╭─ SELECTED EXTRACT

4.4 Capitalization. All
of the issued and outstanding shares of the Company’s Common Stock were duly
authorized for issuance and are validly issued, fully paid, and non-assessable.
The authorized capital stock of the Company consists of 1,000 shares of Common
Stock, par value $1.00 per share, of which 100 shares are and will be issued
and
outstanding at the Closing (the “Company Shares”). All of the
Company Shares are duly authorized, validly issued, fully paid, and
non-assessable, and have not been issued in violation of any preemptive right
of
stockholders. The Company Shares are not, and those shares of Common
Stock when issued in accordance with the terms hereof will not be, subject
to
any preemptive or subscription right. There is no outstanding voting
trust agreement or other contract, agreement, arrangement, option, warrant,
call, commitment, or other right of any character obligating or entitling the
Company to issue, sell, redeem, or repurchase any of its securities, and there
is no outstanding security of any kind convertible into or exchangeable for
the
common or preferred stock of the Company, nor has the Company or any of its
agents orally agreed to issue any of the foregoing. There are no
declared or accrued unpaid dividends with respect to any shares of the Company’s
Common Stock. There are no agreements, written or oral, between the
Company and any of its shareholders, or among any of the Company’s shareholders
relating to the acquisition (including without limitation rights of first
refusal or preemptive rights), disposition, registration under the Securities
Act, or voting of the capital stock of the Company. There are no outstanding
Company Shares that are subject to vesting. The Company has no other capital
stock authorized, issued, or outstanding.

╰─
╭─ GIVEN ENTRIES

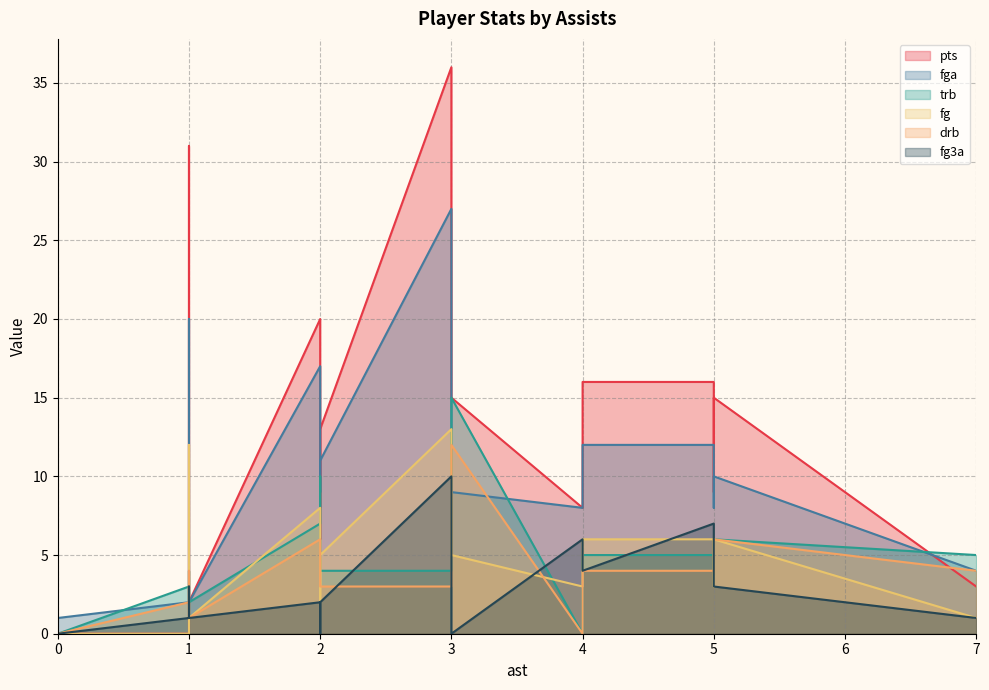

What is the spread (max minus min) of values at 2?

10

╰─
╭─ GIVEN ENTRIES

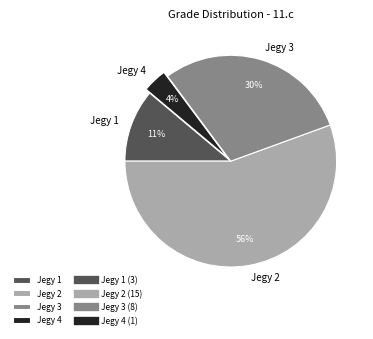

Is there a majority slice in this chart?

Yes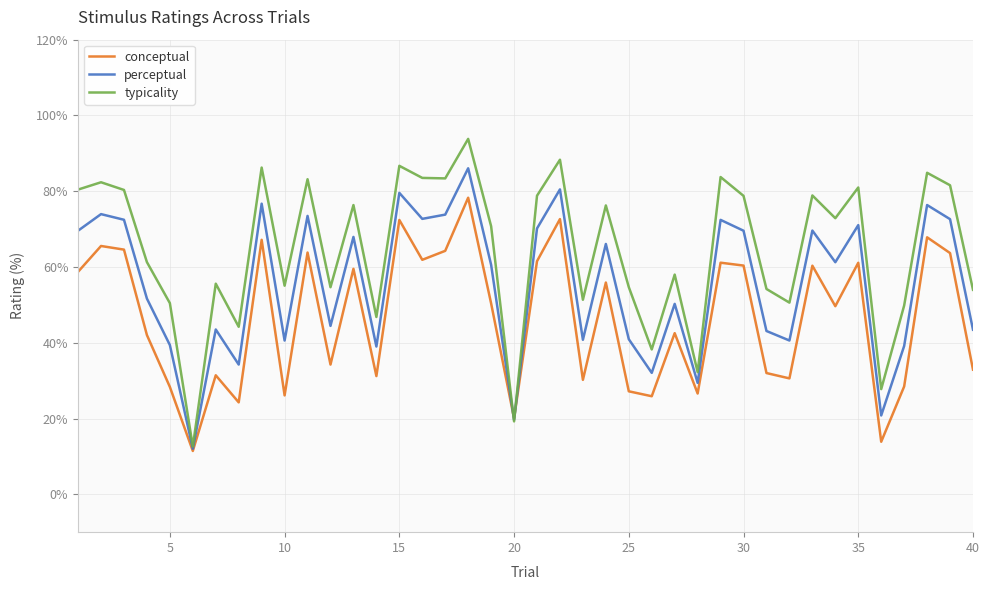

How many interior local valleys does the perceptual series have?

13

╰─

Reproduce the entire capitalization clause above, word for word.

RESULT OF THIS EXERCISE =
4.4 Capitalization. All
of the issued and outstanding shares of the Company’s Common Stock were duly
authorized for issuance and are validly issued, fully paid, and non-assessable.
The authorized capital stock of the Company consists of 1,000 shares of Common
Stock, par value $1.00 per share, of which 100 shares are and will be issued
and
outstanding at the Closing (the “Company Shares”). All of the
Company Shares are duly authorized, validly issued, fully paid, and
non-assessable, and have not been issued in violation of any preemptive right
of
stockholders. The Company Shares are not, and those shares of Common
Stock when issued in accordance with the terms hereof will not be, subject
to
any preemptive or subscription right. There is no outstanding voting
trust agreement or other contract, agreement, arrangement, option, warrant,
call, commitment, or other right of any character obligating or entitling the
Company to issue, sell, redeem, or repurchase any of its securities, and there
is no outstanding security of any kind convertible into or exchangeable for
the
common or preferred stock of the Company, nor has the Company or any of its
agents orally agreed to issue any of the foregoing. There are no
declared or accrued unpaid dividends with respect to any shares of the Company’s
Common Stock. There are no agreements, written or oral, between the
Company and any of its shareholders, or among any of the Company’s shareholders
relating to the acquisition (including without limitation rights of first
refusal or preemptive rights), disposition, registration under the Securities
Act, or voting of the capital stock of the Company. There are no outstanding
Company Shares that are subject to vesting. The Company has no other capital
stock authorized, issued, or outstanding.